### Task list
[A] List every geographic place named in the excerpt on rays and climate change.
[B] Write the next part of the excerpt on rays and climate change, picking up after its final sentence.

### Document section
^^^^^^^^^^^^^^^^

Furthermore, in the Tropical Eastern Pacific, 23 percent of the 132 species of chondrichthyans—the class to which elasmobranchs belong—have been found to be highly vulnerable to climate change; the worst affected are species that use the coasts as nurseries, such as M. munkiana. Sea warming encourages ocean waters to separate into layers of different densities, a process known as stratification, which makes it difficult for cold, nutrient-rich bottom water to rise to the top of the sea, which can affect food production.

An aggregation of M. munkiana off the coast at Cabo San Lucas, Baja California Sur, Mexico.

Photograph: wildestanimal/Getty Images

Years ago, on the Gulf of California, Palacios began implanting small acoustic devices in rays that transform them into data messengers. Fishermen, hired for the task, capture the animals and then return them to the water. This strategy is known as passive acoustic telemetry, and although seemingly invasive, is carried out with extreme care. Once released, the animals resume their swim.

^^^^^^^^^^^^^^^^

### Supplied material
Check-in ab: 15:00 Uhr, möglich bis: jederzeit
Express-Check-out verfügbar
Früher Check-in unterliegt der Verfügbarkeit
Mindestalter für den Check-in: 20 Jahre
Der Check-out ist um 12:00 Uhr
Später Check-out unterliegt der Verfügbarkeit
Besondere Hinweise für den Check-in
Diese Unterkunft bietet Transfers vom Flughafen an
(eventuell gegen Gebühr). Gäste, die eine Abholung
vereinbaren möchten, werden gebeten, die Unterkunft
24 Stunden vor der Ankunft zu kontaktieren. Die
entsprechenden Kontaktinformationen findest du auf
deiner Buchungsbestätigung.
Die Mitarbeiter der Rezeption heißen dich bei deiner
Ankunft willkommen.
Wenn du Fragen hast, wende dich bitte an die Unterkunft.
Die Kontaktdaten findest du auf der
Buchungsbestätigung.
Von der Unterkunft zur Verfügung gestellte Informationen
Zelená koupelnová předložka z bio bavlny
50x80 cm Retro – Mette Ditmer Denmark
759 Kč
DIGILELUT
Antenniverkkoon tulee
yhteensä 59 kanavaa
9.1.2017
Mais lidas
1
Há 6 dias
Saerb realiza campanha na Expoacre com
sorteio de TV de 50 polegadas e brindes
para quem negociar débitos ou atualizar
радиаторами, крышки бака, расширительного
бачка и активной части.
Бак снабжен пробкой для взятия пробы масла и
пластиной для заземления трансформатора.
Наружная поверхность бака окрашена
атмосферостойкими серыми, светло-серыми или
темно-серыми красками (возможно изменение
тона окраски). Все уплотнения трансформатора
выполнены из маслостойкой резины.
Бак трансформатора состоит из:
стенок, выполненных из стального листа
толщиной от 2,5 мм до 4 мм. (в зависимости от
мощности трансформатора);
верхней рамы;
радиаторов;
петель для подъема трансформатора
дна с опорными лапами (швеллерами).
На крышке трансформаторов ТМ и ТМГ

^^^^^^^^^^^^^^^^

### Task answers
[A] Tropical Eastern Pacific, Cabo San Lucas, Baja California Sur, Mexico, Gulf of California

[B]
Each time a tagged animal passes near an underwater receiver, the date and duration of its visit is recorded. With this data, in 2021 Palacio was able to describe for the first time a breeding area of M. munkiana in a bay in the Gulf of California. To further reconstruct the life history of these creatures, the scientist collects testimonies from fishermen and observes their monumental groups using drones.

Palacios sleeps little these days. He spends his nights watching the fishermen of bottom-spotted stingrays, a commercial and legally fished species in Mexico, as they cast their nets into the sea. In those nets, mobulas are caught incidentally. One experiment of his consisted of more than 40 nights documenting the situation and assessing whether the use of lighter nets could reduce bycatch.

A Lack of Strict Protection

Because of their supposed medicinal properties, the meat and gill plates of mobulas are increasingly in demand in Asia. Palacios recently led a study to try to understand the magnitude of the problem, which involved 100 surveys and interviews in 19 countries. The research team analyzed data from 75 nations, including photos and records of seizures in Palestine, Somalia, Vietnam, and Hong Kong.

Selling gill plates in a dried seafood store.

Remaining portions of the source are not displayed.